Critical differences:

  • Platform Metrics vs Guest OS Metrics: Platform metrics are automatic. Guest metrics require Azure Monitor Agent installed on VM to collect internal OS metrics (memory, disk).
  • Average vs Maximum vs Percentile: Average for trends. Maximum for peaks. P95/P99 for real user experience latency.
  • Splitting vs Filtering: Splitting creates separate lines in the chart by dimension value. Filtering shows only data corresponding to a specific dimension value.
  • Platform Metrics vs Log Analytics: Metrics are optimized for real-time alerts and have 93-day retention. Log Analytics has configurable retention and allows correlation with logs.

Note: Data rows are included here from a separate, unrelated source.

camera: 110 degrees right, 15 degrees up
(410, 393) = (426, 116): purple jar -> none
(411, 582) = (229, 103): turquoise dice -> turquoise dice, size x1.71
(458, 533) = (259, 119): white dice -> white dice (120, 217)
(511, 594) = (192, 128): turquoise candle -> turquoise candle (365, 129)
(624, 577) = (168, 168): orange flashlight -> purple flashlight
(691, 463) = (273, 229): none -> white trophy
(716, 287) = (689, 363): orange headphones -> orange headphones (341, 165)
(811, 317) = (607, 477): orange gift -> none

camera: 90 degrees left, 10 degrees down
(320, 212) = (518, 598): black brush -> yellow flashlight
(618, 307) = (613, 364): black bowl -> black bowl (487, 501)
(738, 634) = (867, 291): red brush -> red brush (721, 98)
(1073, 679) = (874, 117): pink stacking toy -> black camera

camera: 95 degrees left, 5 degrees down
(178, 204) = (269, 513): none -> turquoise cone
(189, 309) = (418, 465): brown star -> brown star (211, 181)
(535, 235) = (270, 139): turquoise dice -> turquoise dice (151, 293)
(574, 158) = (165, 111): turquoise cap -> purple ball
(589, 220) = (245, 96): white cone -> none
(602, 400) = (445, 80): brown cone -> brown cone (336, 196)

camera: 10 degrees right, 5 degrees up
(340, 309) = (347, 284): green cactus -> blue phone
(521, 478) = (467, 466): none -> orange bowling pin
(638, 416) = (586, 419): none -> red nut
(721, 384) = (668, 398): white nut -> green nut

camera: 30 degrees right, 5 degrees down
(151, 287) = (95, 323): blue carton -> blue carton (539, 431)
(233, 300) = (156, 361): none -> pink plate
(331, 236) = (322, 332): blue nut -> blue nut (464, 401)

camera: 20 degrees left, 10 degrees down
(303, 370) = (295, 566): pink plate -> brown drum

What needs to be remembered:

  • Platform metrics have latency of 2 to 3 minutes after the event. Don't confuse absence of data with non-existence of activity.
  • For analysis beyond 93 days, configure export to Log Analytics or Storage Account before needing it.
  • Autoscale uses only platform metrics, not guest metrics or logs.
  • For VMs, memory metrics don't appear by default in the platform namespace; Azure Monitor Agent is needed for guest metrics.
  • Use P95 or P99 for latency metrics in any user experience analysis. Latency averages are misleading.
  • Available granularity decreases over time: 1-minute data remains available for 93 days, but older historical data only exists in larger granularities.